A Great Selection of Nicknames
Reading some of our WCB comments (read El Pelado’s) it became clear that some people do not understand why Brazil has some funny nicknames. Some people even suggested it was purely for marketing purposes. I’ll explain a little about the truth behind our crazy names.
It is a big contrast when you put some world class player’s names from Brazil and the rest of the world side by side. David Beckham vs. Ronaldinho, Armando Diego Maradona vs. Pele, Zinedine Zidane vs. Didi, Michael Ballack vs. Tostao, Joseph Antony Didulica vs. Garrincha, Ulises De la Cruz vs. Kaka, Francileudo dos Santos vs. Zico… the list is huge, but get this: Even the big names get smaller versions, right? People use only their last names most of the time. Salvatori Schillaci had a cool nickname too, remember? Probably for the same reasons as we have them.
Brazil is a very warm country, with very warm people. We don’t use our last names often. Even in corporate busyness (I worked for Gillette here) people don’t say Mr. Didulica, we would call our boss Mr. Joseph. This kind of formality doesn’t work here. We make jokes about the American habit of not kissing or even touching a girl when your close friend introduces you to her. We like to hug each other, show our feelings and demonstrate that we really exist. I’m here! You can count on me! A friend of a friend is my friend! We have beautiful cities and wonderful sights to be seen, but every time you ask a tourist about what he liked the most about Brazil the common answer is “the people”.
And that is how we call our friends. The diminutive version of ones name is a way to show you care about that person. The augmentative version too. Guys in my band, for an example, the percussionist (Luiz Andre) we call Bibo, the drummer (Carlos Sales) we call Carlão, the solo guitarist (Paulo Afonso) we call Paulinho. Bibo is completely his little sister’s influence (as Kaka), while Carlão (ão=big) and Paulinho (inho=little) are friendly modifications.
But why the names on our player’s shirts have their nicknames, not their real names? Does it have anything to do with marketing? Hilarious theory!!! In 1958 there were no marketing issues going on like we have today. Didi (Valdir Pereira) was one of Brazil’s main players and every radio voice were using his nickname, since nobody would know who Valdir was. Same thing with Garrincha (songbird) when he won the 58 and 62 World Cups. Who the hell is Manuel Francisco dos Santos???? Nobody knows. Really! Nobody knows!!!
This is a cultural treat of our society. This is a normal form of treatment between people that care for one another. My latest boss… I used to call him Zeefeew (short for “my son”) while his name was Antonio Sales. That’s the kind of treatment we give to people we care about.
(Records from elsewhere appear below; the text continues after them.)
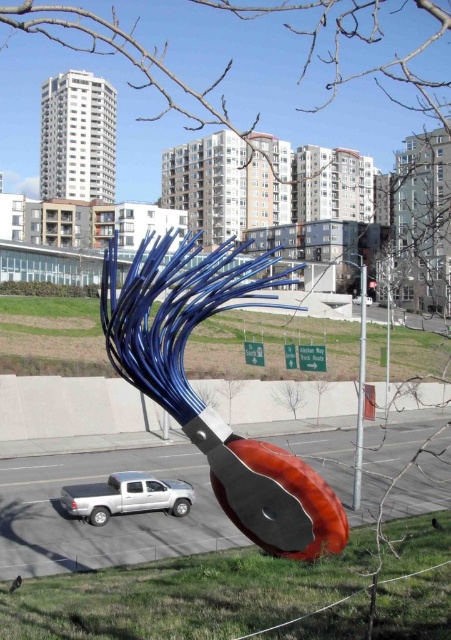
Which is below, silver metallic truck at lower left or white glossy car at center?

silver metallic truck at lower left is below.

Is silver metallic truck at lower left above white glossy car at center?

Actually, silver metallic truck at lower left is below white glossy car at center.

Describe the element at coordinates (127, 497) in the screenshot. I see `silver metallic truck at lower left` at that location.

Locate an element on the screen. Image resolution: width=451 pixels, height=640 pixels. silver metallic truck at lower left is located at coordinates (127, 497).

Does point (294, 515) lie behind point (371, 304)?

No, it is not.

Does point (236, 449) come closer to viewer compared to point (355, 304)?

Yes.

Is point (175, 285) closer to viewer compared to point (353, 300)?

Yes.

The width and height of the screenshot is (451, 640). What are the coordinates of `shiny metallic sculpture at center` in the screenshot? It's located at (203, 403).

Is metallic silver pole at center closer to the viewer compared to white glossy car at center?

Yes, it is.

Does metallic silver pole at center have a lesser height compared to white glossy car at center?

No, metallic silver pole at center is not shorter than white glossy car at center.

At what (x,y) coordinates should I click in order to perform the action: click on metallic silver pole at center. Please return your answer as a coordinate pair (x, y). This screenshot has width=451, height=640. Looking at the image, I should click on (359, 390).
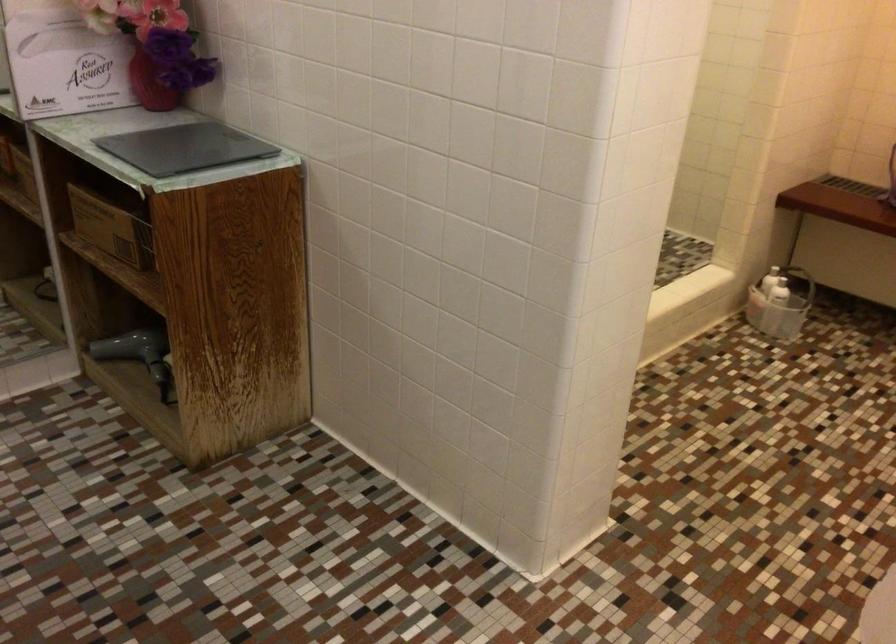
We respect a man for his talent alone. His background is not important, if he grew rich, middle class or inside our slums, talent and respect are absolutely far more important. And the nicknames are a way to show that too.
I can tell you a little story about this fact. I remember one championship (Olympic, I think) that the players had their real names in their shirts and at all graphic informations on the screen. It was terrible. Who the hell would be Ricardo Leite? Oh, you mean Kaka?
In 1942 Zizinho was a top player for my team here in Rio, Flamengo, and not only had him this nickname, but another version of it too: Master Ziza. His name was Thomaz Soares da Silva. It was 1942!!! All this said: that’s how we are.